→ **Problem to work on**: Transcribe the material below from the line containing "Rank the series" through the line containing "Demanda diaria, Cantidad", keeping both of those lines and every line between them unchanged.

[Data Boundary: Start]

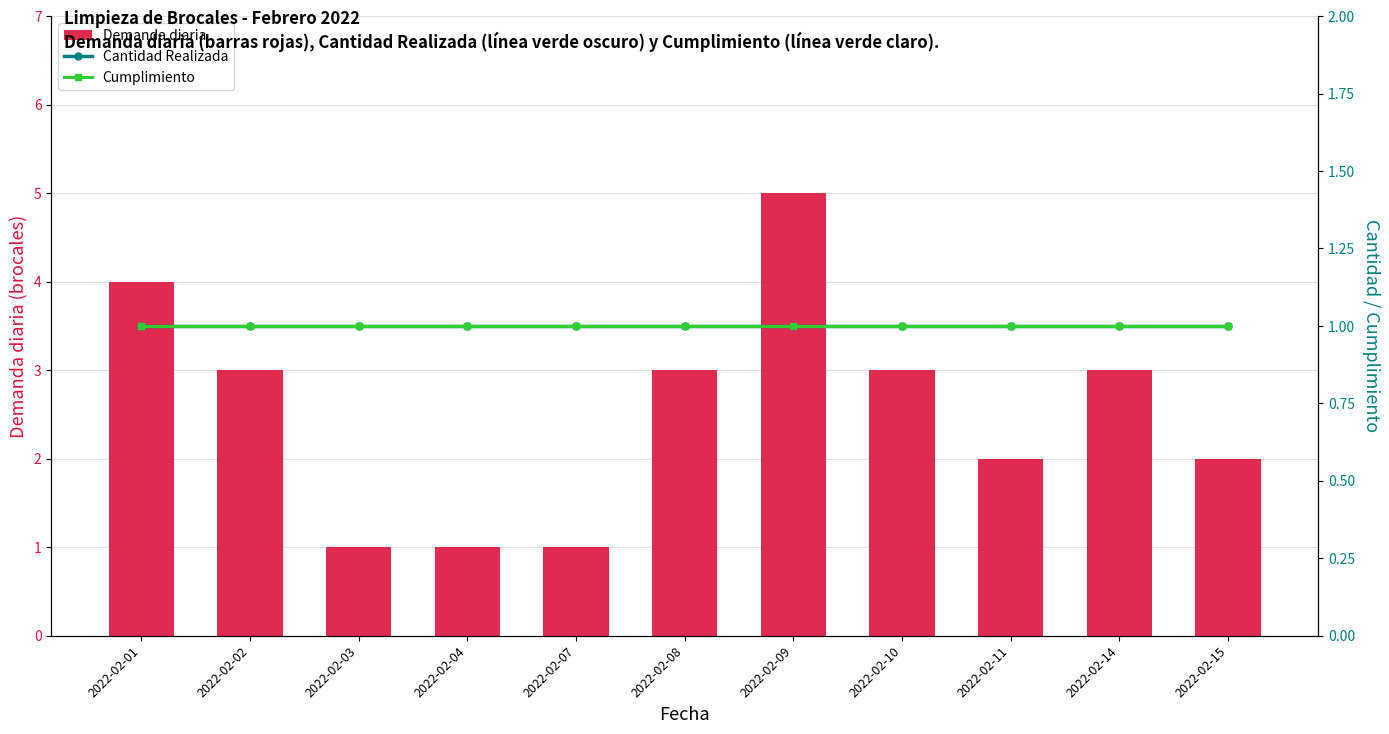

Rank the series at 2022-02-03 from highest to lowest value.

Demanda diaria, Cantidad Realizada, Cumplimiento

[Data Boundary: End]
[Data Boundary: Start]

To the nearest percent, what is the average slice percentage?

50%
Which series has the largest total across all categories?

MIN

[Data Boundary: End]

→ **Finished task**:
Rank the series at 2022-02-03 from highest to lowest value.

Demanda diaria, Cantidad Realizada, Cumplimiento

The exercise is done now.